女人已經完全信任王青了。
我要跑出來說王化羽不是真正意義上的羽後,她不會信的。
我要說王青的企圖,瑯琊王氏的圖謀,女人也不會信的。
而我要是直接問她鎏國秘物的下落,她也絕對不會說,甚至,我要是旁敲側擊,要引起了她的警覺,她會立馬再次將我當成了敵人。

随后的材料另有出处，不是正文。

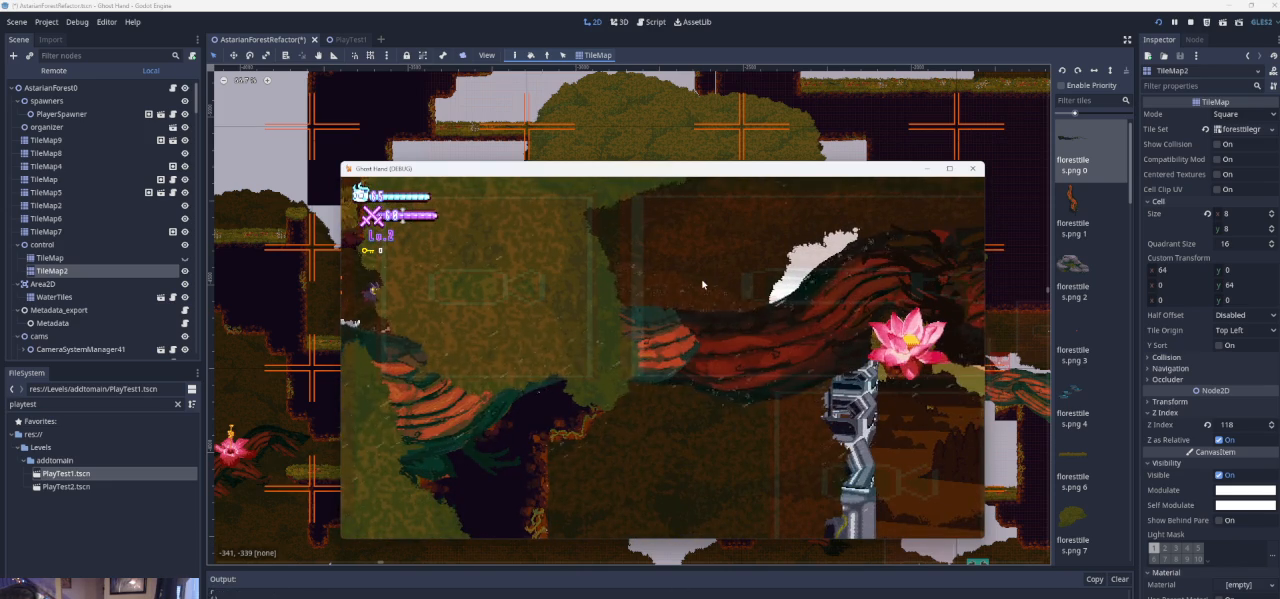
{"buttons": [], "left_stick": "center", "events": []}
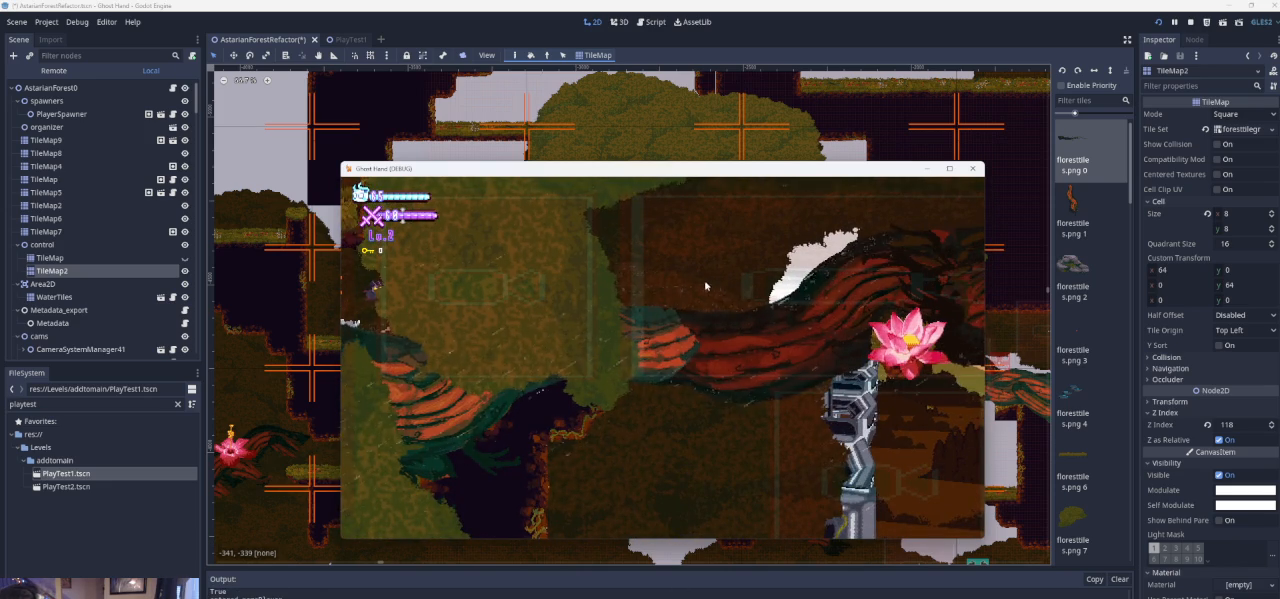
{"buttons": [], "left_stick": "left", "events": [[133, "left_stick", "left"]]}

“明燈,也就是因為你,我才跟阿曇離開那裡,我們想要跟你聚聚,但你得送我們回去,這裡,我是不想多待的,我要去那個院子,那個院子能見到羽後,我能看著鎏國再次輝煌,這樣,我才能睡的安心。”
女人又笑著對陸明燈說。
陸明燈沒回話,而是看向了我。
好嘛,將他們從隱官那裡帶出來,反而她不樂意了。
“先住一晚吧,你們應該也想明燈了,等明天早上,再讓明燈送你們回去。”
我出聲說。
“也可以,反正只要送我們回去就好。”
女人點頭說。
“明燈,你陪他們,我先去休息了。”遲疑了一下後,我也沒有提及鎏國秘物,防止打草驚蛇,而是準備先拖拖。
接著,我又去見了劉農。
“你知道那個身子裝在罐裡,只有一個頭露出的女人是誰嗎?”我問他。
劉農搖了搖頭。
“她也是鎏國後人,但她身上的鎏國皇室血脈,卻無比純正,她知道鎏國秘物具體的下落。”
我開口說。
劉農一怔,回我說:“原來如此,怪不得我見這位恐怖的女人,心中沒有一點的排斥,反而,生出親密之意。”
“我有什麼辦法,能從她的口中,順利的套出鎏國秘物的下落?”我問。
劉農思索了一下後,說:“很難。”
“怎麼說?”我問。
“血脈越純的鎏國後人,對中興鎏國的慾望是越強烈的,對鎏國秘物也更視為禁臠,甚至,用她的子孫後代來威脅,都沒有任何作用。”
劉農開口回我說。
他的意思很明白了,我之前用劉安寧來威脅他,這辦法可以成,是因為他的血脈沒那麼純。
可我要還想用這個辦法來對付女人,那就是完全行不通了。
漸漸的,我皺起了眉頭。
難道,我就還真沒有辦法,套出鎏國秘物真正的下落了。